Task details
The records below are made of lines; count those holding the word "wrist" and give the number only.

(Data extracted from a collection)
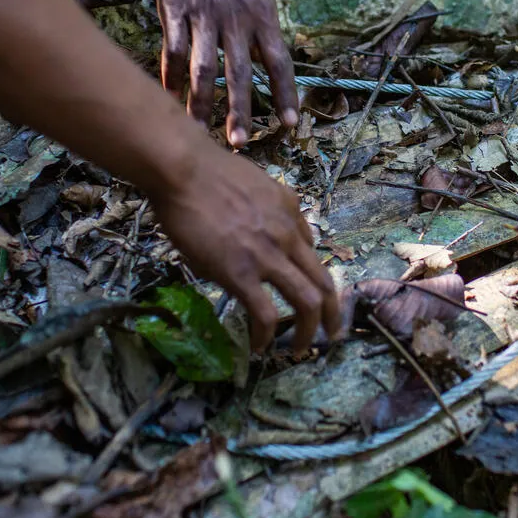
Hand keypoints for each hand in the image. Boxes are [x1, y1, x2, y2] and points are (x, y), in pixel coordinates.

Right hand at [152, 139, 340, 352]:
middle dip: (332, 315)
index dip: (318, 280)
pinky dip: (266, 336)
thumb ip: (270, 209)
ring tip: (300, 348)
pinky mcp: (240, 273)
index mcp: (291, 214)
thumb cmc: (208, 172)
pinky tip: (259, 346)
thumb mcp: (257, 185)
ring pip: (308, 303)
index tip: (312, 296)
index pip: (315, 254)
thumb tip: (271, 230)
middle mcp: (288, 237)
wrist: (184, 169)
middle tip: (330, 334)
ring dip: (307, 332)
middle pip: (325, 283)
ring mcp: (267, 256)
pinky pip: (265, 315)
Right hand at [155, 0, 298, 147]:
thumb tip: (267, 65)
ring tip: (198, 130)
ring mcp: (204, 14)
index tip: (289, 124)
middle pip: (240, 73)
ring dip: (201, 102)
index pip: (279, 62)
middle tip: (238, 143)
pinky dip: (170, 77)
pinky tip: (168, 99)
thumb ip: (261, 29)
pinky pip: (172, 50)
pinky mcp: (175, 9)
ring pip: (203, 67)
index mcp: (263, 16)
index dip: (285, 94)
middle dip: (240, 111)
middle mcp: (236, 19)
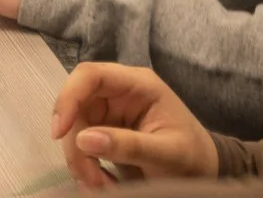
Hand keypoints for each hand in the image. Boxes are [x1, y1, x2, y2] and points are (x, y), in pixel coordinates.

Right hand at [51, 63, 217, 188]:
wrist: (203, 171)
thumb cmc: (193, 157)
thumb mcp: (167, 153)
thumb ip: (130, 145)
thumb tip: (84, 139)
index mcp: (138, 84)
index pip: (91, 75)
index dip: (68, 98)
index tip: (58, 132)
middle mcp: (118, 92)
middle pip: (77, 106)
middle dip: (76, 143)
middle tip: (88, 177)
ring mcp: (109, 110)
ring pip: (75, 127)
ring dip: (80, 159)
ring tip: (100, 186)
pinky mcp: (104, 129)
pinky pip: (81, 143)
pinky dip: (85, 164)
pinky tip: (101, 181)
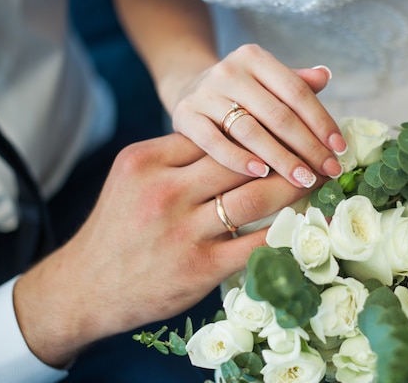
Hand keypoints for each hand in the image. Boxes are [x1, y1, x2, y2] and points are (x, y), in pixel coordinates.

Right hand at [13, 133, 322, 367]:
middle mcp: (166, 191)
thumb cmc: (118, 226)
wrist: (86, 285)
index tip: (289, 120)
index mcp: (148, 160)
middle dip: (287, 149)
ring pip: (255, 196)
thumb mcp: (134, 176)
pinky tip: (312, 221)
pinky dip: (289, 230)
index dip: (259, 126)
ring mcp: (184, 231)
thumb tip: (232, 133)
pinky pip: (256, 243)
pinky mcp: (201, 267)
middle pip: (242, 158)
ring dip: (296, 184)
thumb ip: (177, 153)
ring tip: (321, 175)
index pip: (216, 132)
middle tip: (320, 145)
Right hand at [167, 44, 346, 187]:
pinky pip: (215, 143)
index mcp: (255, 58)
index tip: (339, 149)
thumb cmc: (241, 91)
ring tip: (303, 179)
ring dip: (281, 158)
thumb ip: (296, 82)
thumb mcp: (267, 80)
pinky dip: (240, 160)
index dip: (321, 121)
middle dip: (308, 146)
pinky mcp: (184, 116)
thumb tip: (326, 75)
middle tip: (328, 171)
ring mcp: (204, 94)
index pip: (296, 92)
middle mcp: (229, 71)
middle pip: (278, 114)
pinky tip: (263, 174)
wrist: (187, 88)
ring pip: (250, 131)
* * *
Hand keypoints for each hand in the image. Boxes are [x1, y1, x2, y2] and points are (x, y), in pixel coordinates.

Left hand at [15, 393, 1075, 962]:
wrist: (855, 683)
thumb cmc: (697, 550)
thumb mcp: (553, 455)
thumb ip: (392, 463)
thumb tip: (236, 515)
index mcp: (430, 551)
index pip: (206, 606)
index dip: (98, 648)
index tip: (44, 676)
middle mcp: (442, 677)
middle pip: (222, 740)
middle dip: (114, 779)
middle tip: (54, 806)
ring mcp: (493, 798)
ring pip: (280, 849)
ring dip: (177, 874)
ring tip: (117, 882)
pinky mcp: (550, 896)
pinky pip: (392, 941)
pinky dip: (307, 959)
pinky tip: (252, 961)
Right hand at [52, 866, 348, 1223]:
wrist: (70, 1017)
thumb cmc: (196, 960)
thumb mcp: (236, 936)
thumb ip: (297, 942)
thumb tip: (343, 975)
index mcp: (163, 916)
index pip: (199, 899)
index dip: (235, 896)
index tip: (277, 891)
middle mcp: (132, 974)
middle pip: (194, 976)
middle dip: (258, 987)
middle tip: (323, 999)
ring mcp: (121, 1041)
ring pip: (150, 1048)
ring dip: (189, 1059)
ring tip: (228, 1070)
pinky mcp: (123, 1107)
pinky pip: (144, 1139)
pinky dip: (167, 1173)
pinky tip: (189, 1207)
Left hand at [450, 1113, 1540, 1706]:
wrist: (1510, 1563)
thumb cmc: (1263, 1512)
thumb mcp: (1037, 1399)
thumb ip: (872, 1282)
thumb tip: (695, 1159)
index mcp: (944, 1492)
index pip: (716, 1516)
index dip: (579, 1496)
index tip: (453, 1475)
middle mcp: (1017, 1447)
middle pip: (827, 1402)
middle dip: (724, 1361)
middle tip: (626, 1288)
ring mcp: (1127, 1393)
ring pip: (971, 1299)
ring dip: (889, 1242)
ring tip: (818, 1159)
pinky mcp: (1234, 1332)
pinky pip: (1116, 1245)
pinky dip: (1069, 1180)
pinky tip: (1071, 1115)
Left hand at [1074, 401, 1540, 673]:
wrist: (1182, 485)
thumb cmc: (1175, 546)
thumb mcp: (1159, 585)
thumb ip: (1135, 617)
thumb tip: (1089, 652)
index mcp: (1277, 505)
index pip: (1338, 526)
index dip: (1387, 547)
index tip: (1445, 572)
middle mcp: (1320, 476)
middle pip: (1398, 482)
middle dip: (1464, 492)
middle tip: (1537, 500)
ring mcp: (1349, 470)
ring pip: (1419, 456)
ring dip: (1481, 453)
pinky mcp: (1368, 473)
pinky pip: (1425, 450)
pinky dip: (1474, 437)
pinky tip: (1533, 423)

Task response
8